3. Learn the new behavior, practice it:
Learning skills is rarely a wasted effort. I had learnt voice modulation in a behavioral skills class and decided to utilize the skill of sounding firm and confident, but not aggressive. It took some practice, but testing it on a friendly neighbor helped me to get feedback and stay on track!
It took me great effort to reconnect with some of my stakeholders whom I had not met for months. A couple of them had forgotten my name too! Drafting some common conversation openers and persisting to get appointments and being more social than I am, pushed me out of my comfort zone.
It could be a good four to six weeks till I get habituated to the new behaviors. But a slight discomforting consistent practice is better than being written off as a promising colleague and professional! When negative results of our behavior make us sad, generating a positive reinforcement in the form of self-affirmation (‘i can do this’) or giving yourself a reward helps!

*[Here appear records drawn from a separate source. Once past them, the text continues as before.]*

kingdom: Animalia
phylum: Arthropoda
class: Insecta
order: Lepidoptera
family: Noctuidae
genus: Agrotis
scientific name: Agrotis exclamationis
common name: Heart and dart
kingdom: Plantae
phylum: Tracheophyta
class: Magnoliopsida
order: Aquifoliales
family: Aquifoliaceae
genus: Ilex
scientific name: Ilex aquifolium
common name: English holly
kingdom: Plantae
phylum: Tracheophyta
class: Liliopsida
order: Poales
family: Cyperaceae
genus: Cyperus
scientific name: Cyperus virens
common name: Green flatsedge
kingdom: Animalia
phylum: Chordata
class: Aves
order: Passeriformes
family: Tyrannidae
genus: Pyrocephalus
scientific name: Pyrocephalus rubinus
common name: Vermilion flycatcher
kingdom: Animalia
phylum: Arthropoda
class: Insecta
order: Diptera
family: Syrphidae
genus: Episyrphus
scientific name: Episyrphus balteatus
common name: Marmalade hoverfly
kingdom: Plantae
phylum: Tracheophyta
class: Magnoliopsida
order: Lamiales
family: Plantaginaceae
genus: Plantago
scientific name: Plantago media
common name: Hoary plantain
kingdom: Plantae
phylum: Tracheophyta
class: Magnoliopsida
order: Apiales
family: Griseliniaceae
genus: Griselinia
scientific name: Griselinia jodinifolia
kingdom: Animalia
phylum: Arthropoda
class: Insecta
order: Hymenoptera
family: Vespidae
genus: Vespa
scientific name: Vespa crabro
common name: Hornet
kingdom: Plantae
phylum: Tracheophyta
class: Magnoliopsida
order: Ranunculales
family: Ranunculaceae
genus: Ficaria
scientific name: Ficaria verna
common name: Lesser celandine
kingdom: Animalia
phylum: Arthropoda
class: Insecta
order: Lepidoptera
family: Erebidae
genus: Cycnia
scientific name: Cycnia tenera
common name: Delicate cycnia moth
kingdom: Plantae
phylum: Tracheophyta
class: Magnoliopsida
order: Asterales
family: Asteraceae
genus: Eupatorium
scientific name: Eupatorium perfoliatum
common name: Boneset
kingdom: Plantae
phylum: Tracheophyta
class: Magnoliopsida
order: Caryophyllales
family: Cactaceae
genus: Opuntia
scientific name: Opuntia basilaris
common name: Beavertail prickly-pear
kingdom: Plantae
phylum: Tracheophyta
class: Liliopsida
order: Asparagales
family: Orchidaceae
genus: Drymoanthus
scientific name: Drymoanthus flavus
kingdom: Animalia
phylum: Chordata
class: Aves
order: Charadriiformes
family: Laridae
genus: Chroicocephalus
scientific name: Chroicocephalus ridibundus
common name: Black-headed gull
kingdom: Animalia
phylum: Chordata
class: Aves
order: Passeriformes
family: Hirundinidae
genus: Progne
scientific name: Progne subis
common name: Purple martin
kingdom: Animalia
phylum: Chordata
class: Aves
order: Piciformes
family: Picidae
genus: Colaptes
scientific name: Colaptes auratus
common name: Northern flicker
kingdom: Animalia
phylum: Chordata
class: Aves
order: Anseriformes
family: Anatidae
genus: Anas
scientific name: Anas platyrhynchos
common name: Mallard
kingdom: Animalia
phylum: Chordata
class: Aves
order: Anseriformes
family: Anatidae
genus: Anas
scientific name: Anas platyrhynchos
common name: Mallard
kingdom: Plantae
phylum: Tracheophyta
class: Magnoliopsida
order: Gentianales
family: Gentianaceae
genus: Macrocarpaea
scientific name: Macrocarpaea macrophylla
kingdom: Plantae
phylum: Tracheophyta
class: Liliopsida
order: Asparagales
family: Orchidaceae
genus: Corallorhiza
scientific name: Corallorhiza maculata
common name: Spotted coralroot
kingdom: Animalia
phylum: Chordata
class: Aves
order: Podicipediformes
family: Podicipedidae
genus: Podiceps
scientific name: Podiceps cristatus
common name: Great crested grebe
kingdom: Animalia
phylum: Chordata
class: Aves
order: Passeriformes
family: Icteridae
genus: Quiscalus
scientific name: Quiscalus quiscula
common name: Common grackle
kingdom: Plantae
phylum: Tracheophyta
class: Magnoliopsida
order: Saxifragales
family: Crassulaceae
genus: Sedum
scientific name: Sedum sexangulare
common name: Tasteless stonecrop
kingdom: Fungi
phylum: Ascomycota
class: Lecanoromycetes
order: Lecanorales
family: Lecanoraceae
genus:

How people perceive us through a collection of impressions and perceptions adds to their understanding of us as an individual. on identifying unfavorable perceptions through feedback or observation, look at what is causing them. Work on the parts of your behavior that you can change, to change how they experience you. a concerted effort will yield results, and you will see a lesser gap in how you want to be perceived, and how you are!
Preeti Paranjpe is working at Centre for Behavioral Excellence – TT, WIPRO.